The report indicated that children aged four to seven were 52% more likely to have developmental problems than children aged 12 to 15. in accordance with Summit news.
Children whose parents were forced to take a leave of absence from their jobs were “significantly more likely to experience a worsening of their social-emotional skills than those whose parents had not been laid off (51% vs. 45%) “.
Andrew McKendrick, author of the study, commented on the fact that children of different demographic groups saw negative changes in their social skills.
“Kids experienced many changes during these years: school closures, lack of contact with friends and family, and potentially devastating serious illness or death among loved ones,” continued McKendrick, adding that the lockdowns have had “impacts multigenerational”.
Children’s Commissioner Rachel de Souza expressed concern for the long-term welfare of the thousands of children who have struggled through the pandemic.

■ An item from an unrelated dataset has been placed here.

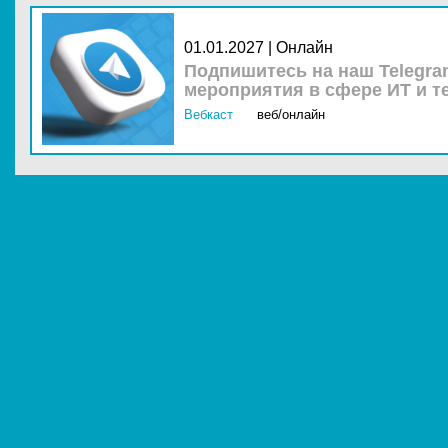
01.01.2027 | Онлайн
Подпишитесь на наш Telegra
мероприятия в сфере ИТ и т
Вебкаст
веб/онлайн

“This study shows that the disruption that the pandemic caused in children’s development has been long-lasting,” de Souza added.
Arabella Skinner, a member of parent advocacy group UsForThem, noted that children’s welfare was not prioritized and they became “collateral damage”.
“It is an inevitable fact that many of our children’s development has been adversely affected by the restrictions of the pandemic,” Skinner said, adding that “the government must take action now: they must support all the services that support our children and ensure that this never happens again.”